* _DATASET RECORDS_:
★ ★ ★ ★ ★
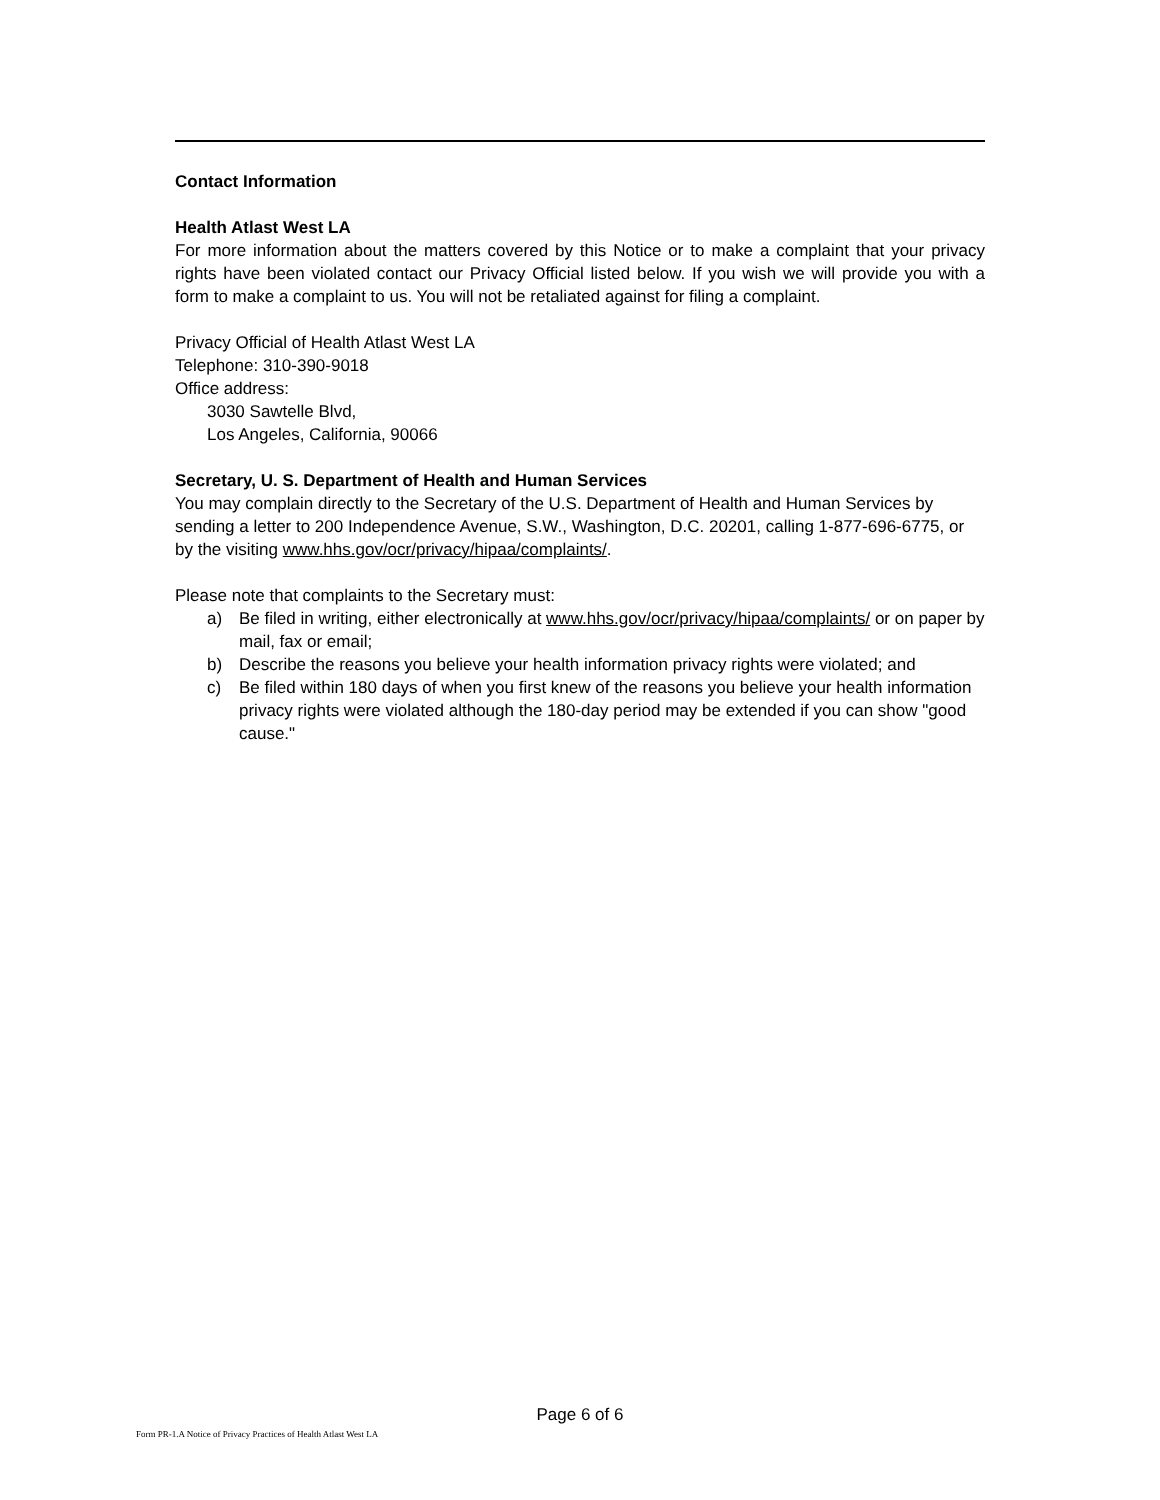Contact Information
Health Atlast West LA
For more information about the matters covered by this Notice or to make a complaint that your privacy rights have been violated contact our Privacy Official listed below. If you wish we will provide you with a form to make a complaint to us. You will not be retaliated against for filing a complaint.
Privacy Official of Health Atlast West LA
Telephone: 310-390-9018
Office address:
3030 Sawtelle Blvd,
Los Angeles, California, 90066
Secretary, U. S. Department of Health and Human Services
You may complain directly to the Secretary of the U.S. Department of Health and Human Services by sending a letter to 200 Independence Avenue, S.W., Washington, D.C. 20201, calling 1-877-696-6775, or by the visiting www.hhs.gov/ocr/privacy/hipaa/complaints/.
Please note that complaints to the Secretary must:
a) Be filed in writing, either electronically at www.hhs.gov/ocr/privacy/hipaa/complaints/ or on paper by mail, fax or email;
b) Describe the reasons you believe your health information privacy rights were violated; and
c) Be filed within 180 days of when you first knew of the reasons you believe your health information privacy rights were violated although the 180-day period may be extended if you can show "good cause."
Page 6 of 6
Form PR-1.A Notice of Privacy Practices of Health Atlast West LA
★ ★ ★ ★ ★
* _EXERCISE GOAL_:
Copy each line of the records that has "Human" in it.

* _FINISHED TASK_:
Secretary, U. S. Department of Health and Human Services
You may complain directly to the Secretary of the U.S. Department of Health and Human Services by sending a letter to 200 Independence Avenue, S.W., Washington, D.C. 20201, calling 1-877-696-6775, or by the visiting www.hhs.gov/ocr/privacy/hipaa/complaints/.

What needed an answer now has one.